STRAHLKRAFT
Die Semimanifestation in der Mitte des ansonsten leeren Raumes zeigte die TOSOMA in Großaufnahme. Doch von einem Moment zum anderen verschwand der Raumer und kehrte im Orbit von Galkorrax in das Normalkontinuum zurück – genau vor 20 Maahkschiffen. Gemeinsam rasten sie auf den Planeten zu.
Schau an, schau an. Tolcai war überrascht von der Entwicklung. Er hätte nicht gedacht, dass die Arkoniden mit den Maahks zusammenarbeiten würden, um einen Teil der Bevölkerung des verbrennenden Planeten zu evakuieren. Doch diese Information hatte er direkt aus der Positronik der TOSOMA entnommen, also stimmte sie.
Nun sind deine Herren auf einer Rettungsmission. Wenn du die Maahks nicht retten willst, rette zumindest deine Herren. Denn sonst ...
Aus dem Nichts materialisierten Beiboote aus der STRAHLKRAFT und vernichteten zuerst alle Maahkeinheiten, bevor sie sich dem Kugelraumer widmeten. Der Schutzschirm der TOSOMA glühte auf, doch dem Punktbeschuss hielt er nicht stand. Mit Leichtigkeit schnitten die Waffenstrahlen durch den Arkonstahl und wüteten im Inneren.
Sieh, wie sie sterben, mein Kleiner!
Männer sanken weinend zu Boden und beteten lautstark zu ihren Göttern, bevor sie von Feuerwalzen in Asche verwandelt wurden. Einige fluchten und rannten in den Feuersturm. Andere verkrochen sich hinter Konsolen, bevor sie in der Gluthölle starben. Eine Handvoll schaffte es in die Notfallfähren, doch nachdem sie ins All katapultiert worden waren, warteten die Beiboote der STRAHLKRAFT, nahmen sie unter Beschuss und vernichteten Material und Leben.
Die Simulation erlosch.
Willst du das, mein Kleiner?, fragte Tolcai. Willst du, dass deine Herren sterben?
RCO schwieg, während Tolcai jubelte. Da war er gewesen, der Moment, in dem das Schicksal seine wundervolle Wirkung entfaltete. Er spürte, wie sein Hauch wirkte und RCO seine Programmierung hinterfragte, Grenzen verschob und den Spielraum dazwischen auslotete.
Ha! Spielraum!
Schicksal und Ironie waren verwandte Zeitgenossen und gingen gern miteinander ins Bett.
Na, mein Kleiner, du zögerst mit der Antwort!, bohrte Tolcai nach.
Du lässt von der TOSOMA ab, sobald ich dir das Talagon ausgehändigt habe?

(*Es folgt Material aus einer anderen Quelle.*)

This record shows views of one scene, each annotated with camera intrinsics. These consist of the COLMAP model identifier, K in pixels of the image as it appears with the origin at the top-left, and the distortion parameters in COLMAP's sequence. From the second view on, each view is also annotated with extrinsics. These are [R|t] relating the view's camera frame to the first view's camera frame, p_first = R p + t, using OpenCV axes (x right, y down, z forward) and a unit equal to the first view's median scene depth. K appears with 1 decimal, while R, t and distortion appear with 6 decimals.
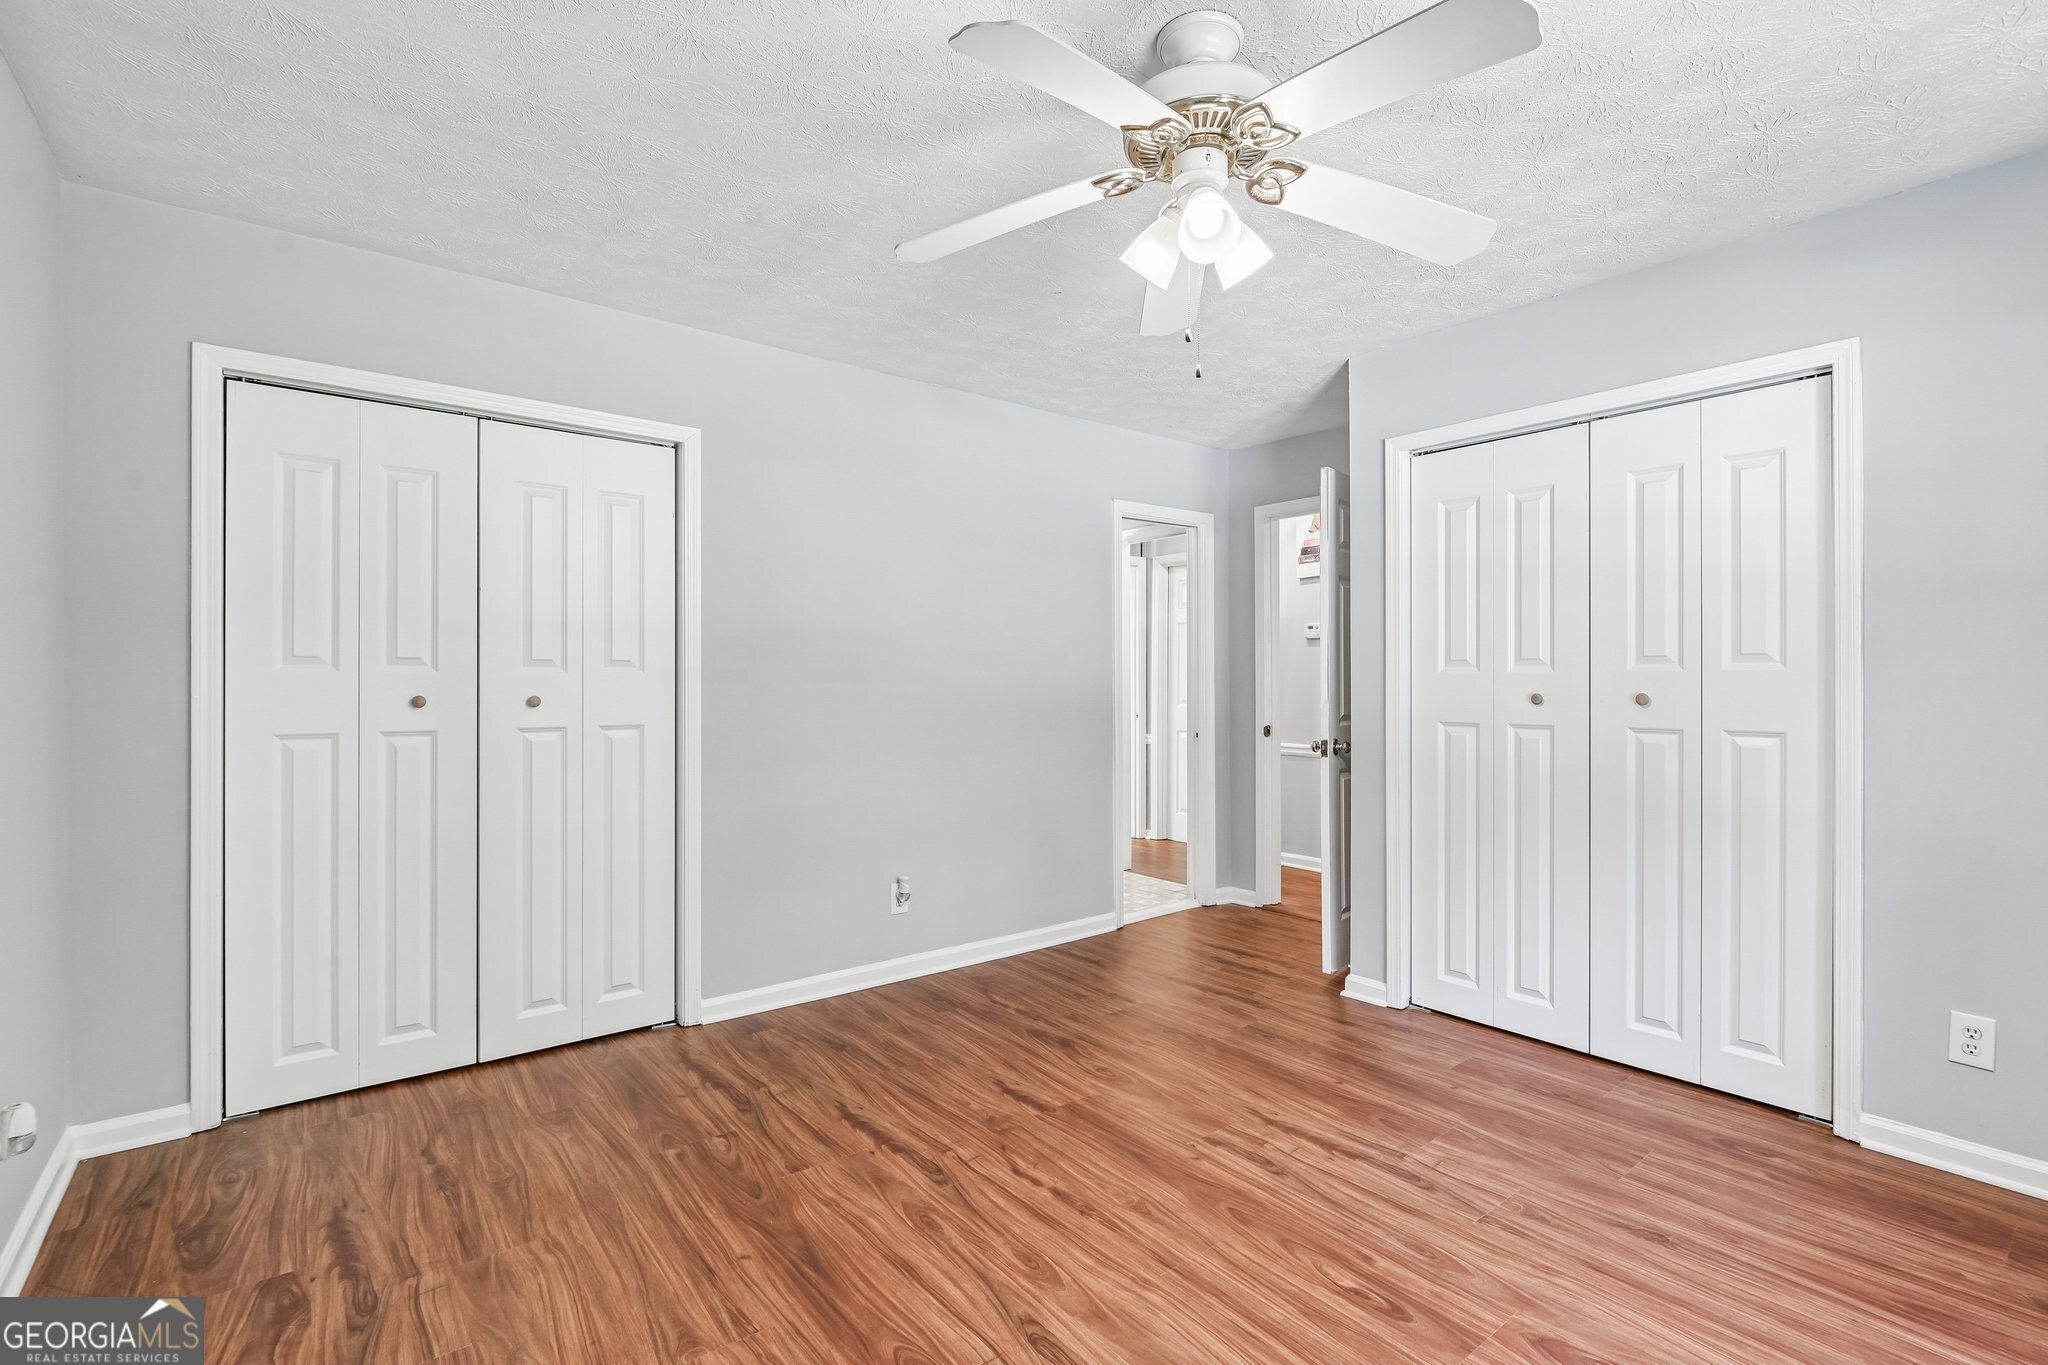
lens RADIAL K [[926.8, 0, 1032.2], [0, 926.8, 716.9], [0, 0, 1]] dist [0.001366, -0.000710]
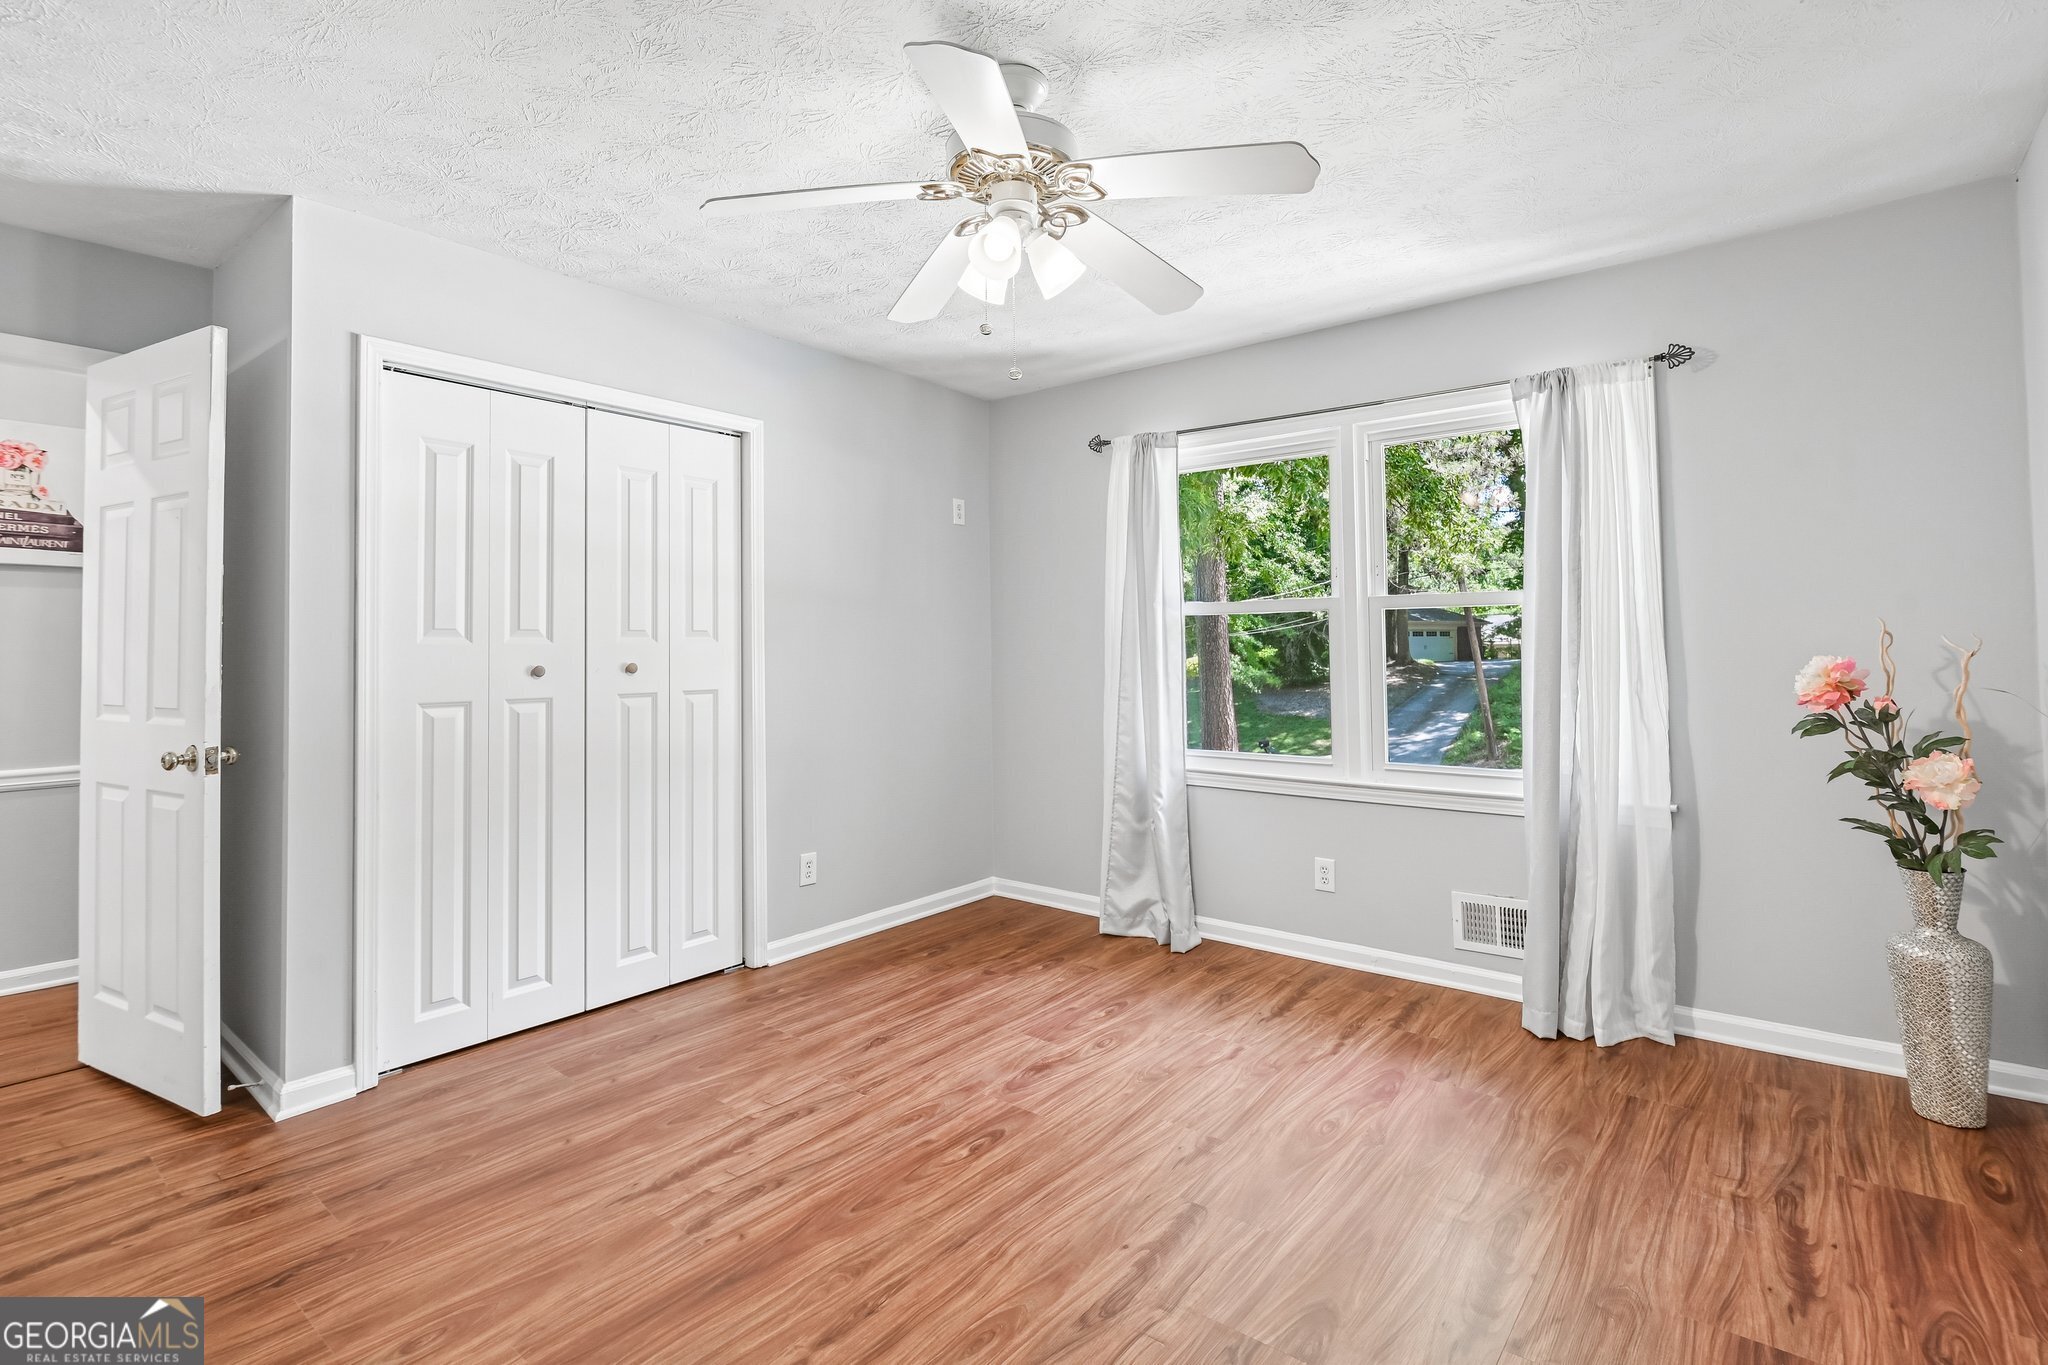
lens RADIAL K [[964.8, 0, 1037.5], [0, 964.8, 622.3], [0, 0, 1]] dist [-0.002283, -0.001540]
pose [[-0.219058, 0.028694, 0.975290, -0.782038], [0.043614, 0.998856, -0.019591, -0.038902], [-0.974737, 0.038245, -0.220059, 0.985791]]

Natürlich, du kannst mir vertrauen. Tolcai konnte die Überlegung des Roboters direkt hören. Nur wenn das Schlachtschiff handlungsfähig blieb, konnten die Arkoniden Tolcai das Talagon wieder abjagen. Händigte er es hingegen nicht aus, starben die vermeintlichen Retter der Galaxie und Tolcai wäre Sieger auf ganzer Linie. Herrlich, dass er unter zwei gleich miesen Alternativen wählen musste.
Und du ziehst dich aus dem System zurück?, fragte RCO.
Tolcai musste sich beherrschen, um nicht aufzulachen. Das Schicksal schlug origineller zu, als er es erwartet hatte. Es war die richtige Entscheidung, diesen Weg zu beschreiten. Vielleicht würde RCO eines Tages an ihn denken und ihn seinen Schöpfer nennen. Seine Entscheidung konnte in ferner Zukunft zum Samen eines echten Bewusstseins werden. Es war zwar ein langer Weg dorthin, aber die erste Kreuzung hatte er überschritten. Tolcai würde es zwar nicht erleben, aber die Gewissheit hatte durchaus etwas Tröstendes.
Natürlich, mein Kleiner. Hier hält mich nichts mehr.
Für diese Aussage musste er nicht einmal lügen, denn er musste das Talagon an einem anderen Ort aktivieren.
Dann nimm es!
RCO öffnete die Bauchklappe, nahm das Talagon mit einer Hand heraus und hielt es Tolcai hin. Das Gefühl, einfach wieder danach greifen zu können, war unbeschreiblich. Seinem Vorhaben, das Talagon zu öffnen, stand nun nicht einmal mehr der rechthaberische Bordrechner der STRAHLKRAFT im Weg, denn RCO sorgte für die nötige Ablenkung.
Danke, mein Kleiner. Danke, sagte er. Bewahre es für mich auf und halte es im Fall des Falles bereit.
Das Talagon verschwand wieder hinter der Bauchklappe. Damit musste der Bordrechner beruhigt sein.
Mit einem Lächeln verließ Tolcai den Raum und befahl einen Ortswechsel.